MCP Servers

codebase-index

AST-aware codebase indexing with semantic search, exposed as an MCP server. Enables semantic search and file context retrieval across your codebase using natural language queries.

README

codebase-index

AST-aware codebase indexing with semantic search, exposed as an MCP server. Think Cursor's codebase awareness, but for Claude Code (or any MCP client).

What it does: Parses your codebase with tree-sitter, chunks it intelligently (functions, components, hooks, stores, configs, classes with method extraction, types), embeds locally with Ollama, stores in LanceDB, and exposes semantic search via MCP.

Quick Start

# Prerequisites
brew install ollama
ollama serve
ollama pull nomic-embed-text

# Clone the tool (one-time)
git clone https://github.com/LevelPanic/codebase-index.git ~/codebase-index
cd ~/codebase-index && npm install

# In your repo
cd ~/your-project
npx tsx ~/codebase-index/src/cli/index.ts init          # generates config + wires .mcp.json
npx tsx ~/codebase-index/src/cli/index.ts index --full   # build the index

The init command automatically:

Creates codebase-index.config.json with detected file patterns
Adds .codebase-index/ to .gitignore
Wires the MCP server into .mcp.json with the correct path

Restart Claude Code and it has search_codebase and get_file_context tools.

How It Works

Your repo files
     │
     ▼
  tree-sitter AST parsing
     │
     ▼
  Smart chunks (functions, components, hooks, stores, configs, classes, types, Prisma models)
     │
     ▼
  Ollama embeddings (nomic-embed-text, local, free)
     │
     ▼
  LanceDB vector storage (just files on disk)
     │
     ▼
  MCP server (stdio) → search_codebase / get_file_context

Chunking is AST-aware — not dumb line splits. Each function, component, type definition, and Prisma model is its own chunk.
Context-enriched — function chunks include referenced type definitions inline, so embeddings capture the full picture.
Smart truncation — large chunks keep signature + head + tail instead of cutting off at the bottom (preserves return statements and JSX output).
Class method extraction — large classes are split into individual method chunks instead of one truncated blob.
Chunk type detection — React hooks (useXxx), Zustand/Redux stores, config objects, and barrel files are all detected and tagged.
Small type batching — tiny adjacent type aliases are merged into a single chunk to reduce embedding calls.
Embeddings are local — Ollama runs on your machine.
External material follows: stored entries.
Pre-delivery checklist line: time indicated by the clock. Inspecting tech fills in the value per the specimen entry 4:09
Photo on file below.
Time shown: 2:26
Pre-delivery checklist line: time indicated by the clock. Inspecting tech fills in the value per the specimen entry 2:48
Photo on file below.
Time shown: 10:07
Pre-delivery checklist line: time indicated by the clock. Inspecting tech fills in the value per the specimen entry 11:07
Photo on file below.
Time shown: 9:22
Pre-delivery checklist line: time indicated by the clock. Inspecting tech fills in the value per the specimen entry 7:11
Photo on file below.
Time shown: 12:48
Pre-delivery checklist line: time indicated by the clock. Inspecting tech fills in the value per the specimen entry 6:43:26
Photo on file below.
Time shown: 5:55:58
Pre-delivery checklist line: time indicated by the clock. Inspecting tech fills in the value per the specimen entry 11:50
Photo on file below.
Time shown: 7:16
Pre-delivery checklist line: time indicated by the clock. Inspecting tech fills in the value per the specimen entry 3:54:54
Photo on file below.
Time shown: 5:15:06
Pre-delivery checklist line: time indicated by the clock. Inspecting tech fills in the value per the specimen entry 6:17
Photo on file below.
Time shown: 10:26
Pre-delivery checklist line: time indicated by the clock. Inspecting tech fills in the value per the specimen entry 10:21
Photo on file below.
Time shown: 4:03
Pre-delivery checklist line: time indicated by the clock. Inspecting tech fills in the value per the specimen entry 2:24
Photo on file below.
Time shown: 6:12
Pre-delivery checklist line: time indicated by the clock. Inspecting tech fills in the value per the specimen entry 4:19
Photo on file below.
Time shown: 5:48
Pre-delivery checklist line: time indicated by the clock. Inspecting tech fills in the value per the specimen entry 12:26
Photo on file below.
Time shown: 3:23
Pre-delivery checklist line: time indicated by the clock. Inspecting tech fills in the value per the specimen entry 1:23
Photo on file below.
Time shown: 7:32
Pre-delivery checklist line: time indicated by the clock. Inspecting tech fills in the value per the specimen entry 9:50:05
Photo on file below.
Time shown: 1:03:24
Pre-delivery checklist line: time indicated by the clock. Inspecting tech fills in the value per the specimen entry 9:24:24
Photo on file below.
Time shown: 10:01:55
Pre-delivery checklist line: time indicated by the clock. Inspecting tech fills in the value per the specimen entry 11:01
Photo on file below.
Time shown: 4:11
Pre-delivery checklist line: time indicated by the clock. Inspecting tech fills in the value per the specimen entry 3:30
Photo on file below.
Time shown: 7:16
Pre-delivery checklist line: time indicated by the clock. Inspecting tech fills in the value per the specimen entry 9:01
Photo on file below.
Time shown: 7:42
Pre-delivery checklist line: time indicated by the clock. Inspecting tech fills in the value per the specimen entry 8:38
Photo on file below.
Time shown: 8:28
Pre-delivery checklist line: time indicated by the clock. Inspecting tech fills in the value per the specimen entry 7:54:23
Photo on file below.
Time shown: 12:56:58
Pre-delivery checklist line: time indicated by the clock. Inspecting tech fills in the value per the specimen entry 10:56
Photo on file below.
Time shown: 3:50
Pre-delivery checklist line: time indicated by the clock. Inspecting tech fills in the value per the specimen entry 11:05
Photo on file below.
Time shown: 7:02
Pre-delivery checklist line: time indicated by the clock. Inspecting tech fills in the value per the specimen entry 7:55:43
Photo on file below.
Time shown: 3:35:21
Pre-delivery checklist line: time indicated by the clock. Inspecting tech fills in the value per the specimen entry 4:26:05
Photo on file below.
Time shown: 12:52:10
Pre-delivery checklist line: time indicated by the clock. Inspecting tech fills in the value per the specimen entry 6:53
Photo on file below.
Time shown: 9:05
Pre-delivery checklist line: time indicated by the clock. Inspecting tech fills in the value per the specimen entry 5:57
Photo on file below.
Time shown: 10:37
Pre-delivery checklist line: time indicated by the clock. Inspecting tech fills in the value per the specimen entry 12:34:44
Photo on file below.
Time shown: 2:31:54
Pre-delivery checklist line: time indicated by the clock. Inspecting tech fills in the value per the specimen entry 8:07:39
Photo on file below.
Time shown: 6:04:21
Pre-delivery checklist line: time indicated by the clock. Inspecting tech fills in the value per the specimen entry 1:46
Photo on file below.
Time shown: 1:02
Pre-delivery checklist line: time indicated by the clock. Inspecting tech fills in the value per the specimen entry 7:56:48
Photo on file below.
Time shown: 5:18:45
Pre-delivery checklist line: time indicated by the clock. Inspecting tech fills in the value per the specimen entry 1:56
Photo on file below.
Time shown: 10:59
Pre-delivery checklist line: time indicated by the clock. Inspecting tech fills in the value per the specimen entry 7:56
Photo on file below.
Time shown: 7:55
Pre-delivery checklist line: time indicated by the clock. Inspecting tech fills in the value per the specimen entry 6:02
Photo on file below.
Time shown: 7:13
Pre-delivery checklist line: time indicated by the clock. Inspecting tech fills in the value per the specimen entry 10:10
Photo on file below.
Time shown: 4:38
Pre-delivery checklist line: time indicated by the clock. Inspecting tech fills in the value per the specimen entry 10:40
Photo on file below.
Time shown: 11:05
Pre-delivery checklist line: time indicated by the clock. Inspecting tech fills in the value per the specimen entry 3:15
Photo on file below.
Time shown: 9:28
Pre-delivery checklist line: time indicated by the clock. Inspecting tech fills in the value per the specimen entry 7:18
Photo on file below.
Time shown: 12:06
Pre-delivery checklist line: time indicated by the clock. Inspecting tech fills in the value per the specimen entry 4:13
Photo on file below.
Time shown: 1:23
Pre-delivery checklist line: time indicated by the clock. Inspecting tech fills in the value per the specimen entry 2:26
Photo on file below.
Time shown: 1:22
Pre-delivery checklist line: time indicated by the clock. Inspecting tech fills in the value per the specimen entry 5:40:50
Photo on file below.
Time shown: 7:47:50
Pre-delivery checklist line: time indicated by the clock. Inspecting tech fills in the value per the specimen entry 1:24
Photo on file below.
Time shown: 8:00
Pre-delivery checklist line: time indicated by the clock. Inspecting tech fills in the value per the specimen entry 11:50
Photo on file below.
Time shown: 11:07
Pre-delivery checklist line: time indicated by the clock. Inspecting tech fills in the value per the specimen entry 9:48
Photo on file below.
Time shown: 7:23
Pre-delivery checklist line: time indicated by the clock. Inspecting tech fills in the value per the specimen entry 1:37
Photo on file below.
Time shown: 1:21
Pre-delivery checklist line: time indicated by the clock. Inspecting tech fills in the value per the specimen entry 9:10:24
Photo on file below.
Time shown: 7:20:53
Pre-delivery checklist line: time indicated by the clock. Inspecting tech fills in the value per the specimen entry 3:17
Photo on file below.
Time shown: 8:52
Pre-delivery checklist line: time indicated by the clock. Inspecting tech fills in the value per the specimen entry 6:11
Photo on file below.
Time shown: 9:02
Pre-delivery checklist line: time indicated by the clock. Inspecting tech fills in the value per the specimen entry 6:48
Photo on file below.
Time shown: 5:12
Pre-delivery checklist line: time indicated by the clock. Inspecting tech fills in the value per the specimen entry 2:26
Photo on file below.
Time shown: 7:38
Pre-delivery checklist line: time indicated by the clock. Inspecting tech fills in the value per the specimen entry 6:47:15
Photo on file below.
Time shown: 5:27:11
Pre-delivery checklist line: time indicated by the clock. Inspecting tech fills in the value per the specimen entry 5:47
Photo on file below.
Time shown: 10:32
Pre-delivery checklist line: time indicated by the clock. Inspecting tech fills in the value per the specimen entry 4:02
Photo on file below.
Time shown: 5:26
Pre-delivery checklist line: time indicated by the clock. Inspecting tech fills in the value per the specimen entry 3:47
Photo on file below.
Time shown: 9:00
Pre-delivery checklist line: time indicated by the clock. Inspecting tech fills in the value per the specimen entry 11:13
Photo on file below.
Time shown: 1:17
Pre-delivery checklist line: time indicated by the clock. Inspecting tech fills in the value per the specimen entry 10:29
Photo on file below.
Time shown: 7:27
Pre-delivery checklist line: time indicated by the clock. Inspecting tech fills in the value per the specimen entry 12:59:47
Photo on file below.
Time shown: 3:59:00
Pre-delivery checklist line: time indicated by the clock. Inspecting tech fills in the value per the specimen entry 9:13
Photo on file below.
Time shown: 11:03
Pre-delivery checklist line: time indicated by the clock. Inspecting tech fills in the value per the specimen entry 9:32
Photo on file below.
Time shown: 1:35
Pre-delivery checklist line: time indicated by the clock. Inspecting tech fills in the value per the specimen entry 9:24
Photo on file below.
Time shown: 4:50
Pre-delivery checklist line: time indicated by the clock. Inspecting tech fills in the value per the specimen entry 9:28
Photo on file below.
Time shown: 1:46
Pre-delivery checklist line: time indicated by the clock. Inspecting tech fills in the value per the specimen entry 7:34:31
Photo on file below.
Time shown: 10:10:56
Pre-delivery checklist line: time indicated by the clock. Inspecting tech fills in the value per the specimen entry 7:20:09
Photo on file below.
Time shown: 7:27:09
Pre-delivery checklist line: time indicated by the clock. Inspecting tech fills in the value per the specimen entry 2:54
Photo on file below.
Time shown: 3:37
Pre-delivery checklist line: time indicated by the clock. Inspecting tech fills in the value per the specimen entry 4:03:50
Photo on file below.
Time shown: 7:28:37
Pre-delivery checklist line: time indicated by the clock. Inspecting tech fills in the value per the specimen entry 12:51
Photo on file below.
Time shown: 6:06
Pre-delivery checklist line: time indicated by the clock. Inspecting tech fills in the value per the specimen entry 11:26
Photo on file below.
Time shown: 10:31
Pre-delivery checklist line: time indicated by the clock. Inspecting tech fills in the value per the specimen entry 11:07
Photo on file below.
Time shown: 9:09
No API keys, no network, no cost.
Storage is embedded — LanceDB is just a directory on disk. No database server.
Branch-aware — when on a feature branch, search results for modified files return live content from disk.

Configuration

The config file codebase-index.config.json goes at your repo root. It's optional — the tool works with zero config on any TypeScript/JavaScript project.

{
  "include": ["src/**/*.{ts,tsx,js,jsx}"],
  "exclude": ["**/node_modules/**", "**/dist/**"],
  "output": ".codebase-index",
  "baseBranch": "main",
  "embedding": {
    "provider": "ollama",
    "url": "http://localhost:11434",
    "model": "nomic-embed-text"
  },
  "tags": []
}

Monorepo Example

{
  "include": [
    "apps/**/*.{ts,tsx,js,jsx}",
    "packages/**/*.{ts,tsx,js,jsx}",
    "apps/**/schema.prisma"
  ],
  "tags": [
    {
      "name": "platform",
      "defaultValue": "all",
      "rules": [
        { "pattern": "facebook", "value": "meta" },
        { "pattern": "tiktok", "value": "tiktok" },
        { "pattern": "google-ads", "value": "google" }
      ]
    },
    {
      "name": "app",
      "defaultValue": "unknown",
      "rules": [
        { "pattern": "apps/web/", "value": "web" },
        { "pattern": "apps/api/", "value": "api" },
        { "pattern": "packages/", "value": "packages" }
      ]
    }
  ]
}

CLI

Run commands via npx tsx ~/codebase-index/src/cli/index.ts <command> from your repo directory. Or create a shell alias:

alias cbi="npx tsx ~/codebase-index/src/cli/index.ts"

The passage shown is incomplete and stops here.